I didn't want to create any animosity on the team by making the person I didn't hire feel unappreciated, so I spoke to the candidate we didn't choose and discussed other positions where they could start to grow in the company and connected them with resources to grow their professional skills."

Example 2

"I had to manage a 20% departmental budget cut that put a significant amount of stress on my staff. I knew that I needed to maintain staff salaries and keep our core functions running, and we would have to sacrifice some projects to meet budgetary guidelines. I did an internal audit of our most popular free programs and eliminated the ones with the lowest engagement to allow us to spend less on resources while maintaining our impact.

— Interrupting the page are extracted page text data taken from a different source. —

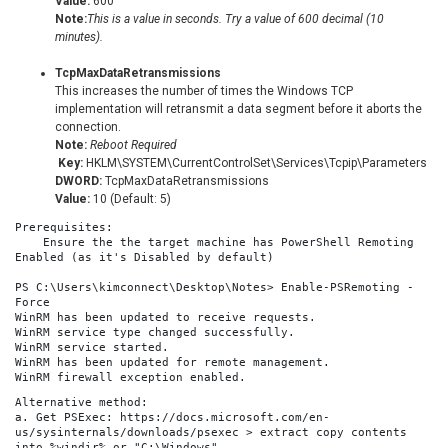
Value:
600
Note:
This is a value in seconds. Try a value of 600 decimal (10
minutes).
TcpMaxDataRetransmissions
This increases the number of times the Windows TCP
implementation will retransmit a data segment before it aborts the
connection.
Note:
Reboot Required
Key:
HKLM\SYSTEM\CurrentControlSet\Services\Tcpip\Parameters
DWORD:
TcpMaxDataRetransmissions
Value:
10 (Default: 5)
Prerequisites:
    Ensure the the target machine has PowerShell Remoting 
Enabled (as it's Disabled by default)
PS C:\Users\kimconnect\Desktop\Notes> Enable-PSRemoting -
Force
WinRM has been updated to receive requests.
WinRM service type changed successfully.
WinRM service started.
WinRM has been updated for remote management.
WinRM firewall exception enabled.
Alternative method:
a. Get PSExec: https://docs.microsoft.com/en-
us/sysinternals/downloads/psexec > extract copy contents 
into %windir% or "C:\Windows"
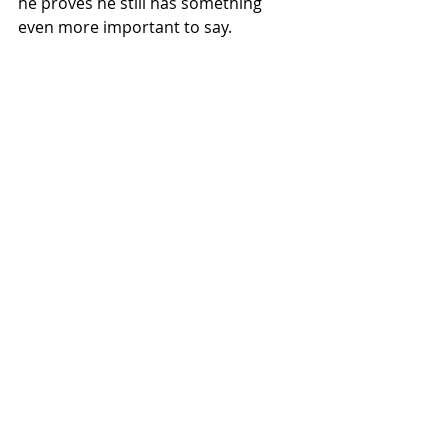
he proves he still has something 
even more important to say.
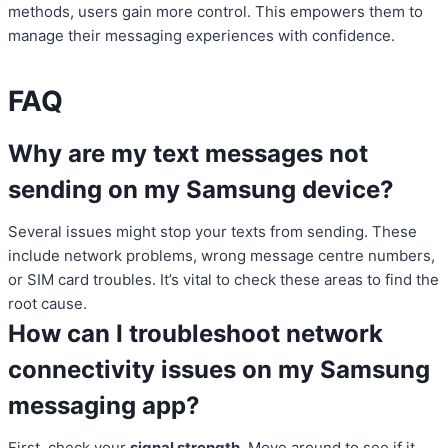
methods, users gain more control. This empowers them to
manage their messaging experiences with confidence.
FAQ
Why are my text messages not
sending on my Samsung device?
Several issues might stop your texts from sending. These
include network problems, wrong message centre numbers,
or SIM card troubles. It’s vital to check these areas to find the
root cause.
How can I troubleshoot network
connectivity issues on my Samsung
messaging app?
First, check your
signal strength
. Move around to see if it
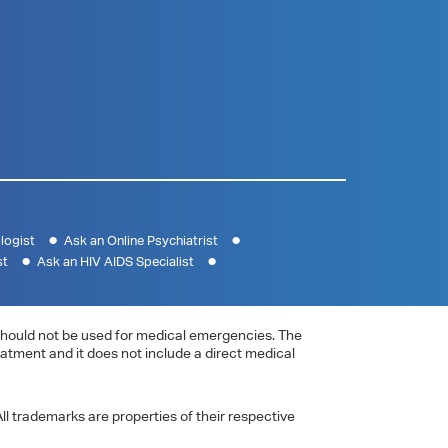
logist
Ask an Online Psychiatrist
st
Ask an HIV AIDS Specialist
e should not be used for medical emergencies. The
eatment and it does not include a direct medical
ll trademarks are properties of their respective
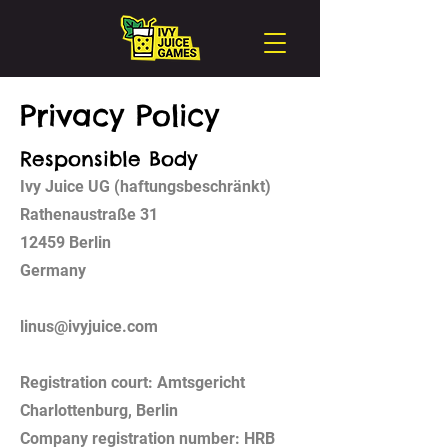
Privacy Policy
Responsible Body
Ivy Juice UG (haftungsbeschränkt)
Rathenaustraße 31
12459 Berlin
Germany
linus@ivyjuice.com
Registration court: Amtsgericht
Charlottenburg, Berlin
Company registration number: HRB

I also talked to my team about where they saw the most financial waste in our department.

We were able to avoid layoffs and contribute our efforts to new digital initiatives once we started to focus on our core function instead of misdirecting time and resources to unpopular programs. That situation taught me to be decisive and confident while focusing on the company's mission."

Example 3

"As a freelance graphic designer, one of the hardest choices I made was choosing to end a relationship with a client. Their projects made up a significant portion of my regular income, and I appreciated the opportunity to grow my portfolio with their requests. However, they continually disrespected my professional boundaries by asking for free content, suddenly moving up project deadlines and making unauthorized changes to my designs. Although I wanted to find a way to please this client, I realized our relationship was unfair to myself and my other clients.

I informed the client that after the current project I would no longer be able to provide them with my services, and I stuck to my convictions when they offered a higher pay rate. The decision allowed me to spend more time attracting other clients and diversifying my business."

Example 4

"When I worked at the library I launched a teen program series that did not get the expected attendance and audience satisfaction rates. After making several adjustments, I had to decide if I was going to see the project through to completion or terminate it early and redirect the library resources to other programs. After talking to my mentor and researching the programs that neighboring libraries offered, I made the challenging choice to end my project, applying the lessons I learned from the failure to improve other initiatives.

Looking back, I'm glad that I chose to end the project, even though I had a personal stake in its success. We were able to use that program's time block to expand one of our most popular programs and increase our reach in the community over the summer instead of losing valuable time leading up to the school year."